I always start with the given that all individual people will die, therefore I assume that the death of any individuals of some particular cause (accident, murder, disease, starvation, etc.) is not intrinsically a problem, or at least not an avoidable one (but merely subject to delay, or not.) What I conclude should be the priority, then, is the development and continuance of the species, with the hope for optimum overall quality of life of the individuals alive at any one point, with a view to the overall quality of life of subsequent individuals.
An apt metaphor is the pruning of a tree. The sick, weak or excess branches are cut off to make room for more light, nutrients, and space for the remaining branches so that the tree as a whole (i.e. the human species) to continue in overall better health.
When well-meaning people eradicated smallpox in the wild, they eliminated an effective gardener who was continually pruning the human tree.
Much of the technological benefit is information based, which is to say it is not a scarce resource. More things are free now than ever before.
I am unconvinced that free actually exists. Somebody somewhere has to pay for it.
Moreover, access to the "free" things requires the recipients to do something, increasingly in ways that separate us from fresh air and sunshine, physical labor, and direct human contact. (We tend to work indoors, often sitting down in cubicles, and "socialize" online via computers and smart phones.)

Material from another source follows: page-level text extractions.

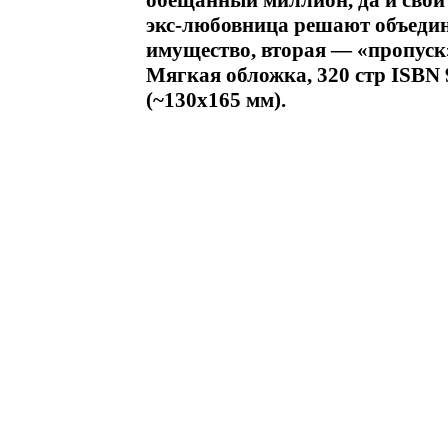
обещанный миллион, да и свой 
экс-любовница решают объедин
имущество, вторая — «пропус
Мягкая обложка, 320 стр ISBN 
(~130х165 мм).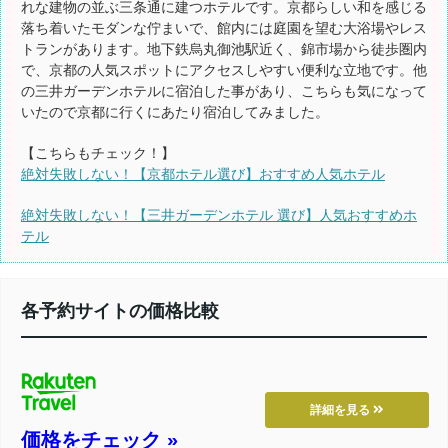
れな建物の並ぶ三条通に建つホテルです。京都らしい和を感じる
落ち着いたモダンな佇まいで、館内には庭園を望む大浴場やレス
トランがあります。地下鉄烏丸御池駅近く、錦市場から徒歩圏内
で、京都の人気スポットにアクセスしやすい便利な立地です。他
の三井ガーデンホテルに宿泊した事があり、こちらも気になって
いたので京都に行くにあたり宿泊してみました。
【こちらもチェック！】
絶対失敗しない！【京都ホテル選び】おすすめ人気ホテル
絶対失敗しない！【三井ガーデンホテル 選び】人気おすすめホ
テル
各予約サイトの価格比較
詳細を見る
価格をチェック »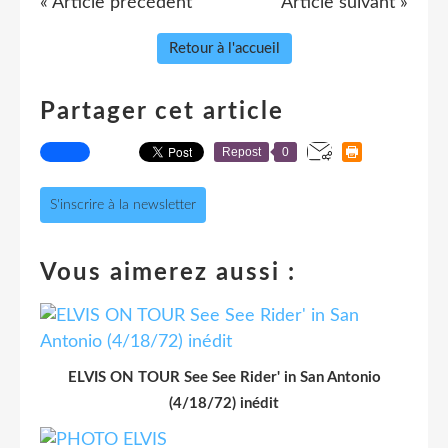
« Article précédent
Article suivant »
Retour à l'accueil
Partager cet article
Repost
0
S'inscrire à la newsletter
Vous aimerez aussi :
ELVIS ON TOUR See See Rider' in San Antonio
(4/18/72) inédit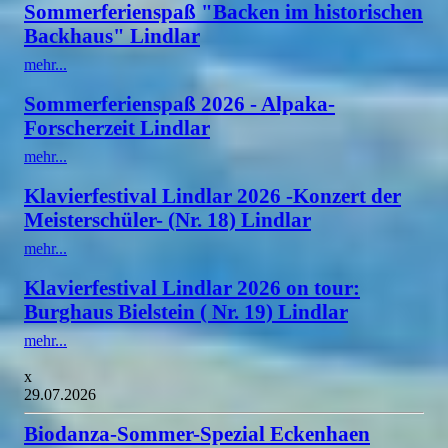
Sommerferienspaß "Backen im historischen
Backhaus" Lindlar
mehr...
Sommerferienspaß 2026 - Alpaka-
Forscherzeit Lindlar
mehr...
Klavierfestival Lindlar 2026 -Konzert der
Meisterschüler- (Nr. 18) Lindlar
mehr...
Klavierfestival Lindlar 2026 on tour:
Burghaus Bielstein ( Nr. 19) Lindlar
mehr...
x
29.07.2026
Biodanza-Sommer-Spezial Eckenhaen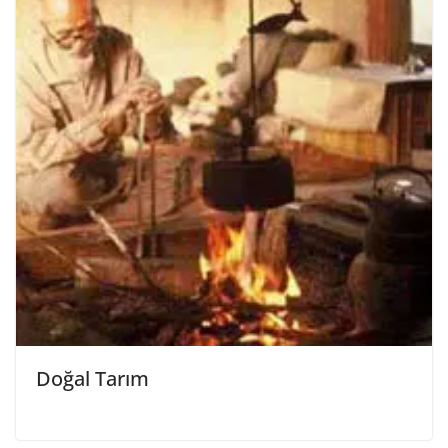
Doğal Tarım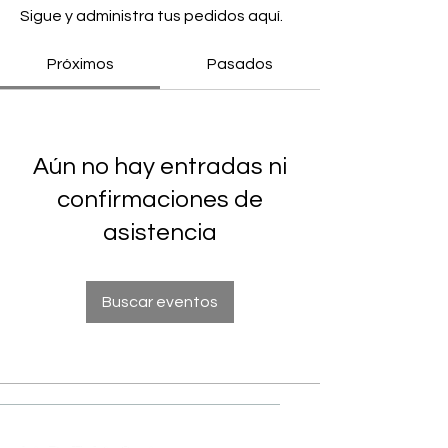
Sigue y administra tus pedidos aquí.
Próximos
Pasados
Aún no hay entradas ni
confirmaciones de
asistencia
Buscar eventos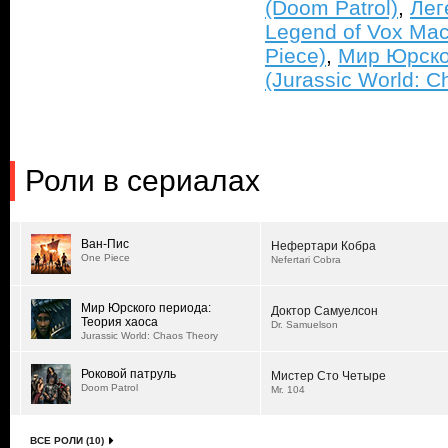
(Doom Patrol)
,
Лег
Legend of Vox Mac
Piece)
,
Мир Юрско
(Jurassic World: C
Роли в сериалах
Ван-Пис
Нефертари Кобра
One Piece
Nefertari Cobra
Мир Юрского периода:
Доктор Самуелсон
Теория хаоса
Dr. Samuelson
Jurassic World: Chaos Theory
Роковой патруль
Мистер Сто Четыре
Doom Patrol
Mr. 104
ВСЕ РОЛИ (10)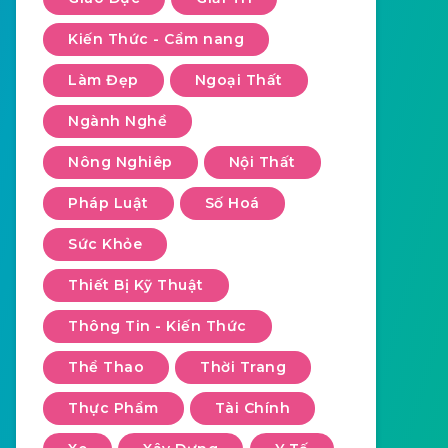
Kiến Thức - Cẩm nang
Làm Đẹp
Ngoại Thất
Ngành Nghề
Nông Nghiêp
Nội Thất
Pháp Luật
Số Hoá
Sức Khỏe
Thiết Bị Kỹ Thuật
Thông Tin - Kiến Thức
Thể Thao
Thời Trang
Thực Phẩm
Tài Chính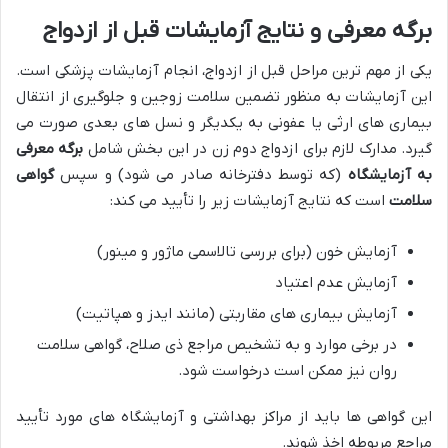
برگه معرفی و نتایج آزمایشات قبل از ازدواج
یکی از مهم ترین مراحل قبل از ازدواج، انجام آزمایشات پزشکی است.
این آزمایشات به منظور تضمین سلامت زوجین و جلوگیری از انتقال
بیماری های ارثی یا عفونی به یکدیگر و نسل های بعدی صورت می
گیرد. مدارک لازم برای ازدواج دوم زن در این بخش شامل
برگه معرفی
به آزمایشگاه
(که توسط دفترخانه صادر می شود) و سپس
گواهی
سلامت
است که نتایج آزمایشات زیر را تأیید می کند:
آزمایش خون (برای بررسی تالاسمی ماژور و مینور)
آزمایش عدم اعتیاد
آزمایش بیماری های مقاربتی (مانند ایدز و هپاتیت)
در برخی موارد و به تشخیص مراجع ذی صلاح، گواهی سلامت
روان نیز ممکن است درخواست شود.
این گواهی ها باید از مراکز بهداشتی و آزمایشگاه های مورد تأیید
مراجع مربوطه اخذ شوند.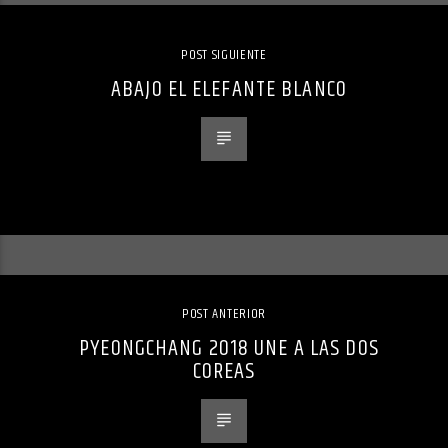
POST SIGUIENTE
ABAJO EL ELEFANTE BLANCO
POST ANTERIOR
PYEONGCHANG 2018 UNE A LAS DOS
COREAS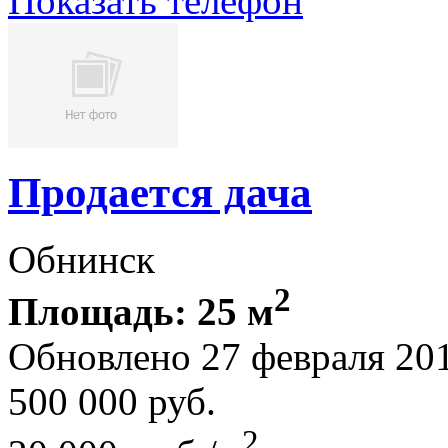
Показать телефон
Продается дача
Обнинск
2
Площадь: 25 м
Обновлено 27 февраля 20
500 000
руб.
2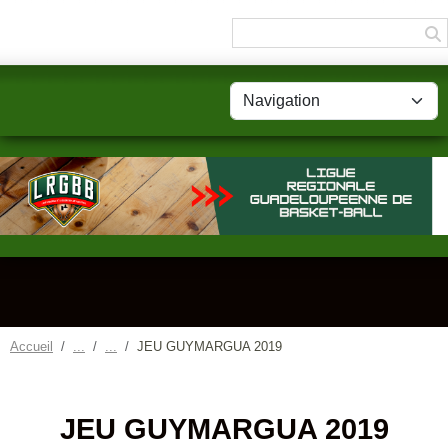
Panneau de gestion des cookies
Accueil
JEU GUYMARGUA 2019
JEU GUYMARGUA 2019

Significantly, all three of these correlate VERY highly with clinical depression, which is virtually absent from the developing world, and is increasingly common in industrialized and technologized societies. Moreover, the most effective long-term treatments for depression are exercise, time outside during daylight hours, and face-to-face social contact.
"...and make it impossible to enjoy how beautiful the world is"
Honestly marcus, this is a personal problem.
Fair enough, but there are many indicators that it is an extraordinarily common personal problem.
Consider:
Home prices are lower in industrial areas and next to freeways.
More expensive neighborhoods tend to be less crowded and have more park land, plants, trees etc.
Studies indicate that personal well-being correlates highly with more open area that includes green spaces. (https://jamanetwork.com/journals/jamanetworkopen/fullarticle/2688343)
To be fair, a subsequent study found the correlation to be uncertain. (https://bmcpublichealth.biomedcentral.com/articles/10.1186/s12889-017-4401-x)
+++++
As a general thing, it strikes me that the core of many human problems is our tendency toward anthropocentrism. I am not sure that this is avoidable, but its effects are certainly mitigable.
Obviously and unavoidably, we are all most interested in ourselves. The problem is that when this is multiplied by 7 billion, the effect on the rest of the planet is greater than when multiplied by 2 billion.
Nobody thinks mowing down the rain forests is a good idea. Nobody is in favor of the near extinction of the black rhino. Everybody is against water pollution. Nobody looks at freeways packed at rush hour with satisfaction or pride. We actually recognize the problems created by our growing numbers.
These problems are results of pressures stemming from the forces of enormous populations that magnify the short-sightedness of individuals by a factor of billions. The aggregate human-centered desires of 7 billion individuals are compounded through anthropocentric cultural vehicles (which are mutable, I grant you) to have a much greater effect than would happen were there fewer of us.
Our population centers are becoming enormous in this country. I watched Southern California go from mostly open space and even orange groves and other farmland to being almost complete urban sprawl from the Pacific Ocean to the desert, and from south of Tijuana to north of Bakersfield. What I watched happen in Southern California in the 70's and 80's, made rapid progress in Western Washington in the 90's and 2000's, and is currently happening in South Carolina.
The results of this urbanization is radically decreased populations of every sort of animal except insects, radically increased flooding, increased likelihood of human-caused wildfires, increased likelihood of landslides, etc., etc., etc..
Even Marxists (who routinely miss plain realities) are able to see that it is a problem that individuals cannot simply go out into the wilderness and start life independently of other economic systems, and they even recognize that some of the reason for this is that there are so many people that it is actually possible for ALL the land to be owned by some person, organization, institution, or nation.